§ **情報を使って**:
1 – 本文の「どれだけ偉大な経営者にも、そ」から「019年に代表取締役に就任。」まで、はじめと終わりの言葉も含めて、一字も変えずに書き写してください。
2 – 本文によると、茶橋様が卒業した大学はどこですか。

§ **本文**:

>>>>

どれだけ偉大な経営者にも、そこに至るまでのバックボーンがあるものです。今回お話を伺ったのは、株式会社テックビルケアの代表である茶橋様です。
中学時代から家を離れ、共同生活を送る中で様々な価値観や自立心が養われた茶橋様は、大学卒業後もすぐに家業を継ぐことなく、自らの目で社会を見、自身に必要な知識や経験を積み上げ、現在の体制を築き上げました。今回は、学生時代から経営者になるまでの道程と、経営において重視しているマインドについてお話しいただきました。
茶橋昭夫 / 代表取締役
関西大学卒業後、新卒では家業であるテックビルケアではなく、IT企業に入社。プログラミングスキルをつけながらツール開発に従事。その後、二社にて業務用エアコンメンテナンスや消防設備点検に従事した後、2008年にテックビルケアに入社。2019年に代表取締役に就任。
全寮制の学校に通っていた中学生時代からの自己形成
ーーそれでは、簡単に学生時代の頃からご紹介ください。

<<<<

§ **抽出データ**:
>>>>

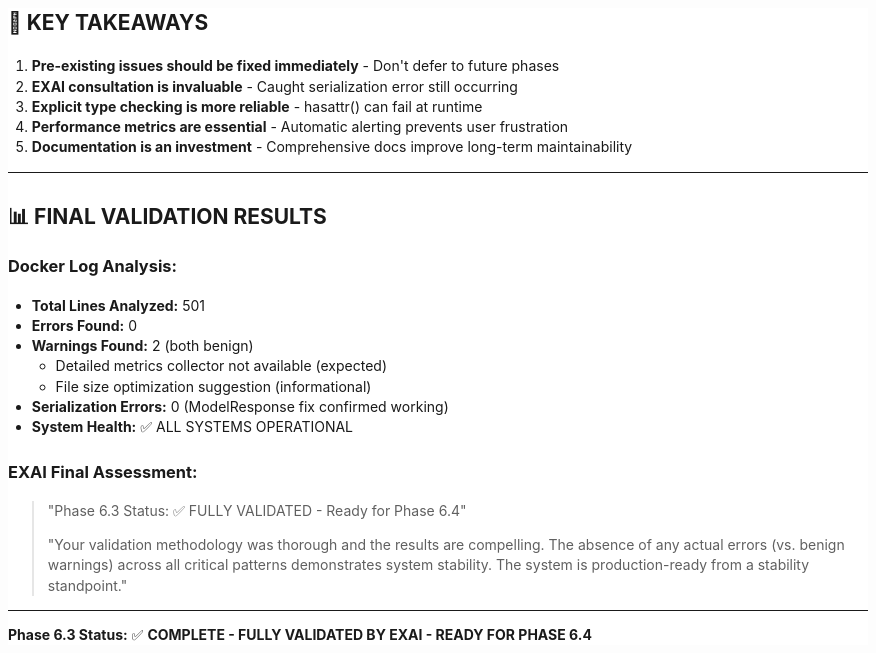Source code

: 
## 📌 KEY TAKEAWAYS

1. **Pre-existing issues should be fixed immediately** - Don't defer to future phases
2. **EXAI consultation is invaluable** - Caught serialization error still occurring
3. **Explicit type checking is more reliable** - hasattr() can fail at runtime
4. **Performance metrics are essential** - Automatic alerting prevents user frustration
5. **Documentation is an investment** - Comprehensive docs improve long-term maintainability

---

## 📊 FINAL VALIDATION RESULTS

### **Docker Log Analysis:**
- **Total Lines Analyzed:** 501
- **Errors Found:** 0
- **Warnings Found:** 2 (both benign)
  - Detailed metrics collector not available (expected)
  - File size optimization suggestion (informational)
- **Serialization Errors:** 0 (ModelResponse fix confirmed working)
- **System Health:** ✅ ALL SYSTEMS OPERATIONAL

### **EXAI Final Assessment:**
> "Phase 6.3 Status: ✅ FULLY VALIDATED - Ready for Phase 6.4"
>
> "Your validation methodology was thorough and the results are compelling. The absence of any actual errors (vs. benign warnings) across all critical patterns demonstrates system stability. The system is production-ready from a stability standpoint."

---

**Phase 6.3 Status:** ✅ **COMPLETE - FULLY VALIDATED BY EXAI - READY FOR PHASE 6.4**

<<<<

§ **解答**:
1 –
どれだけ偉大な経営者にも、そこに至るまでのバックボーンがあるものです。今回お話を伺ったのは、株式会社テックビルケアの代表である茶橋様です。
中学時代から家を離れ、共同生活を送る中で様々な価値観や自立心が養われた茶橋様は、大学卒業後もすぐに家業を継ぐことなく、自らの目で社会を見、自身に必要な知識や経験を積み上げ、現在の体制を築き上げました。今回は、学生時代から経営者になるまでの道程と、経営において重視しているマインドについてお話しいただきました。
茶橋昭夫 / 代表取締役
関西大学卒業後、新卒では家業であるテックビルケアではなく、IT企業に入社。プログラミングスキルをつけながらツール開発に従事。その後、二社にて業務用エアコンメンテナンスや消防設備点検に従事した後、2008年にテックビルケアに入社。2019年に代表取締役に就任。

2 – 関西大学です。